"Ellie" is one of those girls that saw too many movies about the ingenue who hangs out with a group of boys, gets them all to fall in love with her and then proceeds to wreck their friendship without remorse because it's just her fate to be that girl. Well, "Ellie" decided it was her fate to be "that girl." Because, duh, "Ellie" is a sociopath. Here is an email Ellie wrote "John" the morning after she cheated with him on her boyfriend of ten months, John's friend Allen, and deciding to move in with their other, slightly more ridiculous friend, an American Apparel Deep-V-wearing poet named Will. Welcome back to "Crap Email From A Dude," wherein we occasionally recognize that girls are evil, too.
I am later than I should be, writing this. I didn't like it when you kissed my cheek, and that had nothing to do with the fact that your emails had become the central events of my family vacation days.
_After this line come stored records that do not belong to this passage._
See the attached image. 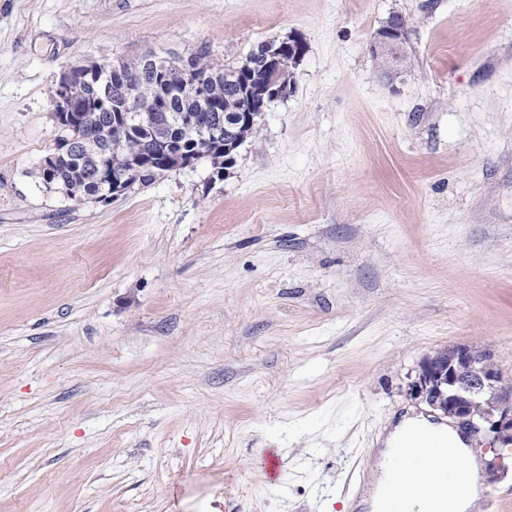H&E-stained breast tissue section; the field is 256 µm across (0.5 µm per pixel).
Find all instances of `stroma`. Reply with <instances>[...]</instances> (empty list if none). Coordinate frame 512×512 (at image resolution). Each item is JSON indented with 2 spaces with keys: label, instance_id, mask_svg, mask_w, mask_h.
I'll return each mask as SVG.
<instances>
[{
  "label": "stroma",
  "instance_id": "stroma-1",
  "mask_svg": "<svg viewBox=\"0 0 512 512\" xmlns=\"http://www.w3.org/2000/svg\"><path fill=\"white\" fill-rule=\"evenodd\" d=\"M290 33L227 170L42 183L64 68ZM460 343L512 385V0H0V512H341ZM503 462L476 512H512ZM407 30V23L404 21L402 24H397L393 21L391 15L382 29L378 30L369 43V51L377 55L381 47L389 43H403Z\"/></svg>",
  "mask_w": 512,
  "mask_h": 512
}]
</instances>
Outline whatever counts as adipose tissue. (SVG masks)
Wrapping results in <instances>:
<instances>
[{
    "mask_svg": "<svg viewBox=\"0 0 512 512\" xmlns=\"http://www.w3.org/2000/svg\"><path fill=\"white\" fill-rule=\"evenodd\" d=\"M466 442L456 431L436 426L426 419L403 417L380 451L383 462L403 452L407 464L429 469L433 478L418 490L398 494L390 489L372 491V512H423L429 501H437L441 512H469L479 495L476 461L449 467L450 455H462Z\"/></svg>",
    "mask_w": 512,
    "mask_h": 512,
    "instance_id": "obj_1",
    "label": "adipose tissue"
}]
</instances>
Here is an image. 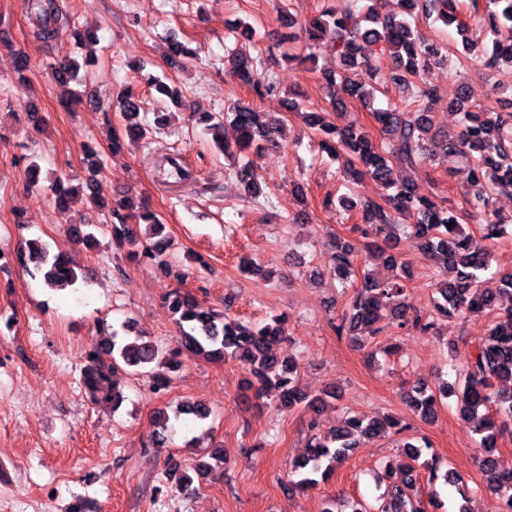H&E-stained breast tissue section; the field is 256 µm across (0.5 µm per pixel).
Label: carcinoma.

I wanted to come see you at twelve thirty on a weekend night because I wanted to converse—it is a black mark on my character, I guess, that there are not more people in the city with whom I can have an honest conversation, post-midnight.
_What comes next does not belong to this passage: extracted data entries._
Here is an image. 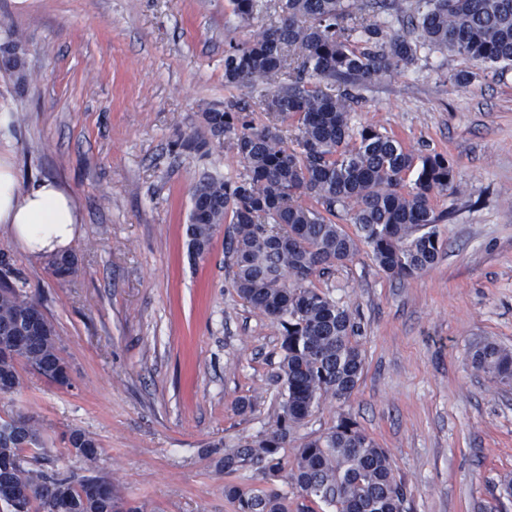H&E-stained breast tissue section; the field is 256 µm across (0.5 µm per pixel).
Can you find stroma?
Listing matches in <instances>:
<instances>
[{
	"label": "stroma",
	"mask_w": 512,
	"mask_h": 512,
	"mask_svg": "<svg viewBox=\"0 0 512 512\" xmlns=\"http://www.w3.org/2000/svg\"><path fill=\"white\" fill-rule=\"evenodd\" d=\"M251 23L229 0H0V30L25 48L28 85L0 72V151L21 186L55 181L82 222L69 247L78 272L52 277L0 227V255L53 322L70 384L21 370L0 415L41 427L47 458L85 475L63 433L102 446L103 474L138 512H234L219 464L225 445L265 429L282 389L281 336L238 297L216 231L192 258L185 228L200 182L232 181L245 166L231 138L206 140L203 112L238 98L254 125L258 92L224 83V51L277 21ZM470 62L422 53L402 73L367 84L353 130L373 125L454 166L456 192L435 194L443 253L432 268L393 279L361 247L314 278L354 312L364 370L345 404L326 400L299 437L347 415L388 451L409 512H512V386L471 364L475 344L512 348V68L453 76ZM251 412L236 410L239 399Z\"/></svg>",
	"instance_id": "35a3bbf8"
}]
</instances>
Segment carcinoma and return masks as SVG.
I'll list each match as a JSON object with an SVG mask.
<instances>
[{"label": "carcinoma", "mask_w": 512, "mask_h": 512, "mask_svg": "<svg viewBox=\"0 0 512 512\" xmlns=\"http://www.w3.org/2000/svg\"><path fill=\"white\" fill-rule=\"evenodd\" d=\"M281 22L224 51V80L263 91L268 124L246 120L244 102L202 114L210 139L231 136L246 172L237 180L210 178L196 189L186 227L189 254L208 252L216 230L228 224L225 253L232 282L257 315L276 324L283 355L277 410L268 427L224 447V474L255 469L267 477L283 466L281 450L321 403H345L362 375L360 326L352 310L311 285L310 278L351 262L365 244L389 277L404 279L434 266L442 243L432 206L435 193L457 189L443 155L417 154L400 139L372 127L353 132L356 91L398 73L424 48L449 52L493 68L512 65V0H415L408 24L416 37L390 36L371 18L399 17L398 0H272ZM249 22L262 0H230ZM0 69L21 87L28 80L16 32L4 30ZM296 122L294 144L283 126ZM415 174L410 189L406 177ZM307 197L315 202H301ZM345 214L348 232L335 218ZM48 271L65 279L78 270L72 253L56 254ZM473 367L512 384V350L476 345ZM51 383L69 385L53 324L28 296L25 282L0 259V393L20 386L19 367ZM90 476L74 477L39 461L46 453L40 428L21 411L0 416V486L28 491L0 497V512H115L121 499L111 479L96 474L102 448L81 428L66 435ZM292 491L228 482L234 512H406V489L388 452L347 416L295 448Z\"/></svg>", "instance_id": "obj_1"}]
</instances>
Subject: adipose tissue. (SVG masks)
<instances>
[{
	"label": "adipose tissue",
	"instance_id": "ef3b65f1",
	"mask_svg": "<svg viewBox=\"0 0 512 512\" xmlns=\"http://www.w3.org/2000/svg\"><path fill=\"white\" fill-rule=\"evenodd\" d=\"M81 218L69 193L43 180L20 187L9 155L0 154V226L32 256L65 252Z\"/></svg>",
	"mask_w": 512,
	"mask_h": 512
}]
</instances>
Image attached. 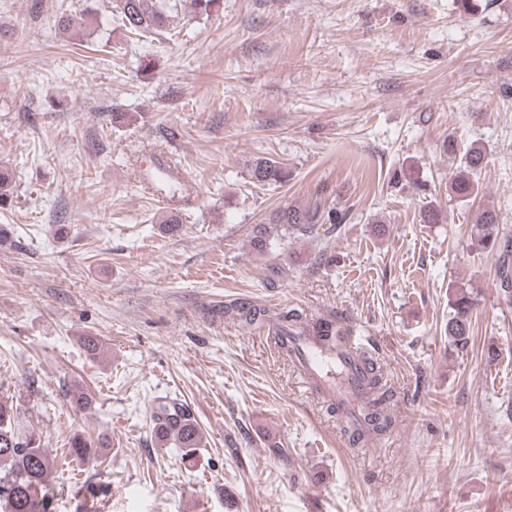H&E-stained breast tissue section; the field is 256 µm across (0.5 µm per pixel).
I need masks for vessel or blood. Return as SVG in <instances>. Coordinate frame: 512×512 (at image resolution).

And then, I'm a wimp. I certainly adore your emails and, goodness, do I want us to publish our correspondence, but I felt sad, actually, that what said correspondence came down to was kisses.
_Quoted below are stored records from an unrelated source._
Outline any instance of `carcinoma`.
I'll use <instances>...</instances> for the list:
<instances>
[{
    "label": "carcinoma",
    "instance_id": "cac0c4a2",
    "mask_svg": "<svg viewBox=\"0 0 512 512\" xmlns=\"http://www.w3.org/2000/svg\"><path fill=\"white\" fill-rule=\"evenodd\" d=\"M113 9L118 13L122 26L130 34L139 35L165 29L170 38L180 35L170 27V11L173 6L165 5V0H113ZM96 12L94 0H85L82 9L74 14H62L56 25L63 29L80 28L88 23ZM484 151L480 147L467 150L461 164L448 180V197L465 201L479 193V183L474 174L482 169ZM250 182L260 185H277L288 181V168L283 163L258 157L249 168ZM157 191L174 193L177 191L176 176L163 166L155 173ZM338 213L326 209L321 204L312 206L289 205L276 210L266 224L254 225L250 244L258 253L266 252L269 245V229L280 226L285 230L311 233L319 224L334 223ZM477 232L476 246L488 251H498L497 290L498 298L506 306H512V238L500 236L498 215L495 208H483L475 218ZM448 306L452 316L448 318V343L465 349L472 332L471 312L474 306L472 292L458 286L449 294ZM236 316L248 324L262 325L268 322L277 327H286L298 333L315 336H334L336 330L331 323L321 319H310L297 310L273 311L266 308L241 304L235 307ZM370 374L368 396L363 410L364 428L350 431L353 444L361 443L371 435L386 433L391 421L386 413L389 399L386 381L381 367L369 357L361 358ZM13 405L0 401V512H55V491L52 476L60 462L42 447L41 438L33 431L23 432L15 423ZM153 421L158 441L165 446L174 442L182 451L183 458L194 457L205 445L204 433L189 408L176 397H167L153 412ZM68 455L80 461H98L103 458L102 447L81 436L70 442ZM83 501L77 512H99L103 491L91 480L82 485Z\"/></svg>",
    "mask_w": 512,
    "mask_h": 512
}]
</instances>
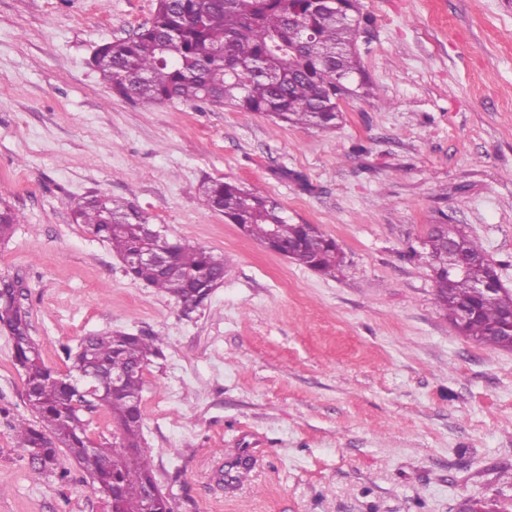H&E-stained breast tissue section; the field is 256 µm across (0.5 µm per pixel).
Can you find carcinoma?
Returning <instances> with one entry per match:
<instances>
[{"mask_svg":"<svg viewBox=\"0 0 512 512\" xmlns=\"http://www.w3.org/2000/svg\"><path fill=\"white\" fill-rule=\"evenodd\" d=\"M371 19L360 0H157L151 21L133 37L97 47L91 65L116 95L146 106L164 101H208L255 112L293 126L336 128L344 95L375 98L361 63L359 42ZM200 193L244 234L260 243L276 228L289 259L323 275L335 274L343 255L336 240L310 224H295L285 209L259 188L234 181H206ZM73 221L106 241L119 257L144 245L146 219L131 202L91 196L72 209ZM18 213L0 201V243L9 239ZM455 224H431L422 250L411 255L433 272L436 303L448 318L468 303L475 316L460 333L475 342L512 350L506 318L512 292L485 299L474 286L496 273L480 244L462 235L458 251L463 272L448 277L445 236ZM224 270V255L178 242L174 267L166 272L140 264L129 276L182 303L195 301L199 280ZM14 279L0 276V328L13 341V359L23 372L25 397L35 420L14 426L18 447L29 452L35 473H57L66 451L111 512H171L158 498L147 505L146 490L156 484L151 457L142 448L141 408L144 373L127 376L112 388V375L136 360L148 365L164 357L163 339L154 335L101 333L85 337L62 375L47 367L30 330L28 311ZM97 375L87 392L84 374ZM107 411L116 442L101 443L87 433L82 411Z\"/></svg>","mask_w":512,"mask_h":512,"instance_id":"obj_1","label":"carcinoma"}]
</instances>
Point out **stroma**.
Segmentation results:
<instances>
[{"mask_svg": "<svg viewBox=\"0 0 512 512\" xmlns=\"http://www.w3.org/2000/svg\"><path fill=\"white\" fill-rule=\"evenodd\" d=\"M156 0H0V201L22 216L0 274L23 285L46 365L106 331L155 334L143 447L173 512H512V350L461 336L411 258L428 225L480 243L512 291V0H362L377 99L336 129L204 103L146 109L90 60ZM258 185L334 238L318 274L209 208L202 179ZM98 194L171 239L224 256L198 305L126 275L71 209ZM0 332V512H108L77 464L38 476L12 426L30 418ZM249 472L221 484L237 457Z\"/></svg>", "mask_w": 512, "mask_h": 512, "instance_id": "1", "label": "stroma"}]
</instances>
I was otherwise commited, but that had very little to do with it, I suppose. But I am infuriated. It's hard, Alex, and also grotesquely lucky, that I can both be a writer and an embodier of things that are alluring. In my intellectual dialogue to you I exploited both of those selves.
I really would like it if we could just talk about books, the world, and people who are less intelligent without, I don't know, my bare thighs in your bed. But then it turned out we couldn't. This is my fault more than yours. There is no romantic future for us.
I want us to keep writing letters. I don't think I've ever written better than I have written to you.